Terrence Malick non è un regista facile e in realtà non vuole nemmeno esserlo, lo testimonia il fatto che non rilascia interviste e non appare in pubblico. Le caratteristiche del suo cinema sono facilmente non condivisibili, così poco inclini ad aiutare a tracciare un significato, con un ritmo e una struttura narrativa poco concilianti. Eppure c'è qualcosa di così universale, di così totalizzante nei suoi film, che se ti entra dentro non ti lascia più, anche dopo la visione. Perché come la natura, tanto amata dal filmmaker, è parte dell'uomo e viceversa, così il suo cinema deve divenire un tutt'uno con il suo pubblico, e viceversa.
Per Malick non sono importanti le parole dette dai personaggi e il cui labiale è chiaramente comprensibile dallo spettatore, queste sono piuttosto rumore di sottofondo. Ciò che importa davvero è la voce over che in realtà è una inner voice dei 000knightprotagonisti: ciò che viene detto serve a narrare le immagini quasi come un documentario ma con una potenza narrativa tale da divenire uno storytelling ancestrale. L'uso voluto e paradossale del fuori sincrono fra immagini e parole, del lip sync che non corrisponde e non deve corrispondere, è qui che si nasconde la chiave dei film di Malick.
Così, dopo il nucleo familiare sviscerato in “Tree of Life” e quello sentimentale in “To The Wonder”, in “Knight of Cups” è la dicotomia fra superficiale e profondo ad essere analizzata. E ciò avviene attraverso la vita di un autore, Nick (interpretato da Christian Bale) che è alla ricerca del proprio io interiore e che soprattutto vorrebbe allontanarsi dalla vita da jet set fatta di frivolezze e futilità. La macchina da presa si divide così tra i suoi pensieri e le immagini, che invece di mostrare la natura come nei due precedenti lavori, si concentrano sulla metropoli, sull'asfalto, sugli studios. Si tratteggia il mondo dello spettacolo attraverso le palme lungo le strade, uno dei simboli di Los Angeles, e attraverso varie guest star come Antonio Banderas; senza dimenticare però la paura dei terremoti, come mantra del cinema “primordiale” di Malick. Le sequenze sono scandite dalle carte dei tarocchi - come il “cavaliere di coppe” del titolo, a simboleggiare una novità, che può essere tanto positiva quanto nefasta e ben incarna il viaggio intrapreso dal protagonista - e di una favola che il padre leggeva a Nick quand'era bambino.

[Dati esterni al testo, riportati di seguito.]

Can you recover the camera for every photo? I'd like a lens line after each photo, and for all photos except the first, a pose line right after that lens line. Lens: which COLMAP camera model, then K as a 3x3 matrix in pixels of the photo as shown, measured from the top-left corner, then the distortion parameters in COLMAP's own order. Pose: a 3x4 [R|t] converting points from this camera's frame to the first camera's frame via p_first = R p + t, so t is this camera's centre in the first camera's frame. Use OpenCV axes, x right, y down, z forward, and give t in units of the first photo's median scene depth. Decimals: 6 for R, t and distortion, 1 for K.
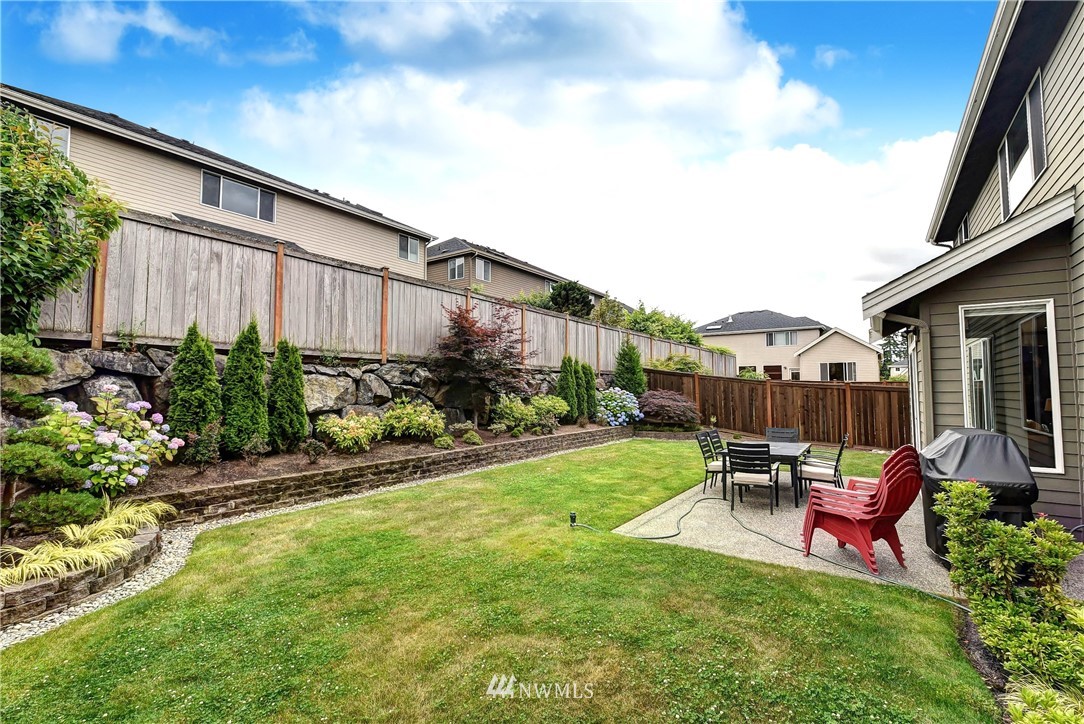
lens RADIAL K [[477.2, 0, 538.5], [0, 477.2, 362.4], [0, 0, 1]] dist [0.006343, -0.003802]
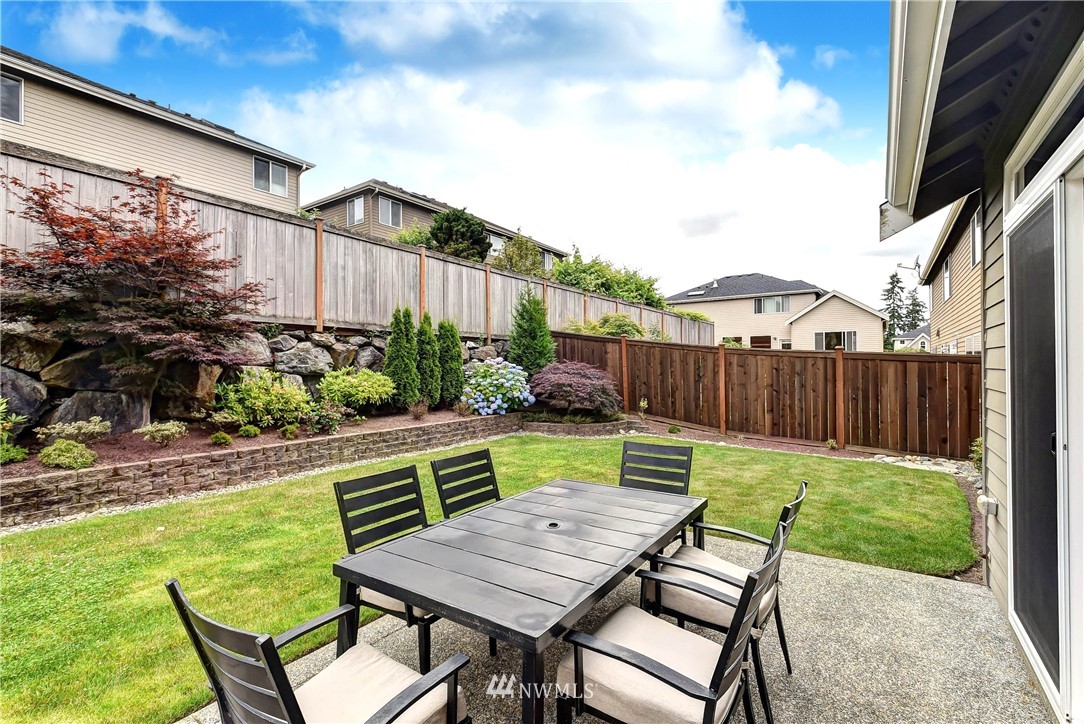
lens RADIAL K [[477.2, 0, 537.5], [0, 477.2, 364.6], [0, 0, 1]] dist [0.006343, -0.003802]
pose [[0.999990, -0.002324, -0.003764, 0.209712], [0.002526, 0.998502, 0.054660, 0.024169], [0.003631, -0.054669, 0.998498, 0.307132]]
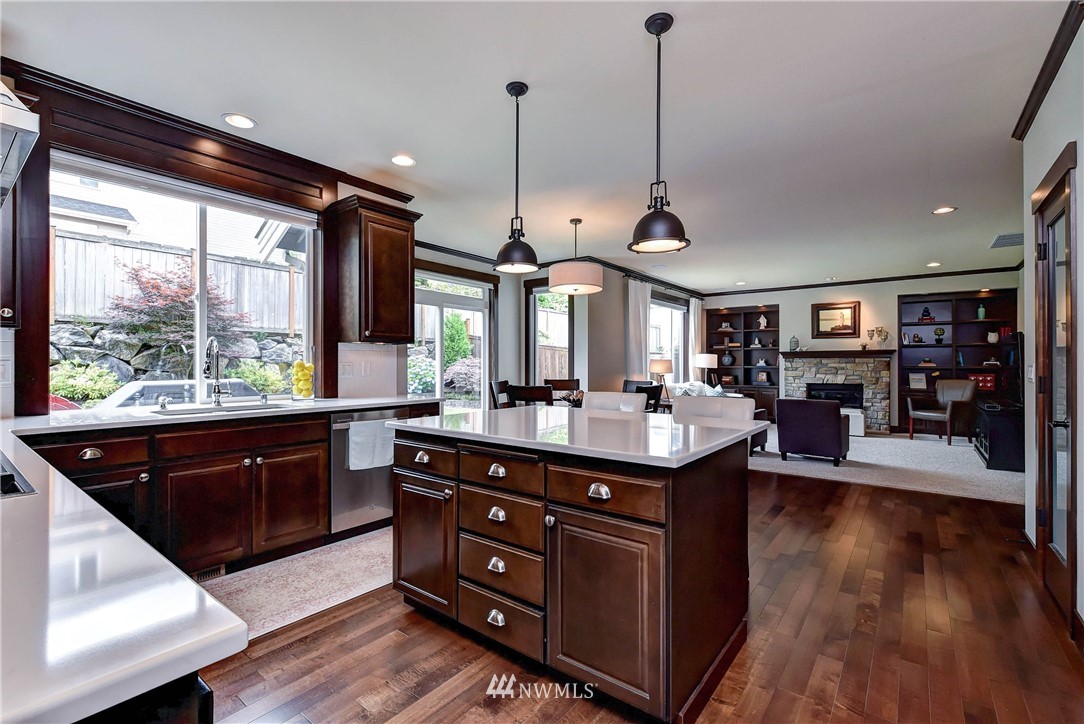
lens RADIAL K [[477.2, 0, 537.6], [0, 477.2, 364.9], [0, 0, 1]] dist [0.006343, -0.003802]
pose [[0.998792, 0.002408, -0.049073, 0.424080], [0.000359, 0.998414, 0.056292, 0.017810], [0.049131, -0.056242, 0.997208, 0.040102]]
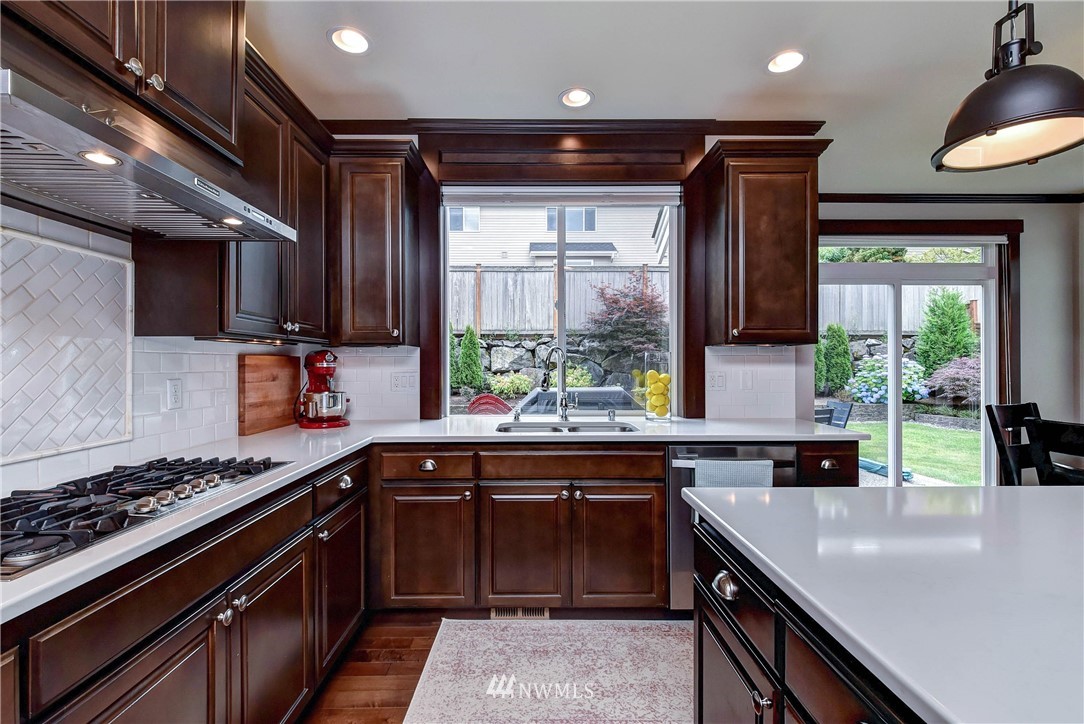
lens RADIAL K [[477.2, 0, 540.8], [0, 477.2, 364.8], [0, 0, 1]] dist [0.006343, -0.003802]
pose [[0.588908, 0.001226, -0.808199, 0.423159], [0.045963, 0.998330, 0.035006, 0.017914], [0.806892, -0.057763, 0.587868, 0.109884]]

Le donne della vita del personaggio di Bale sono il mezzo con cui lui vorrebbe elevarsi, senza però riuscirci: la matura dottoressa interpretata da Cate Blanchett, con cui è stato sposato; la donna col volto di Natalie Portman, già impegnata con un altro; l'attrice sbarazzina con le fattezze di Freida Pinto. Lo stesso vale per la famiglia del protagonista, composta dal padre (Brian Dennehy) e dal fratello (Wes Bentley) che hanno perso la via in seguito alla morte dell'altro fratello di Nick. Anelare a un obiettivo senza raggiungerlo mai completamente, è questa la vita secondo Malick? Sicuramente è questa la sensazione che trasmette “Knight of Cups”, quasi il terzo capitolo di una trilogia sull'esistenza iniziata con “Tree of Life” e ora portata a compimento.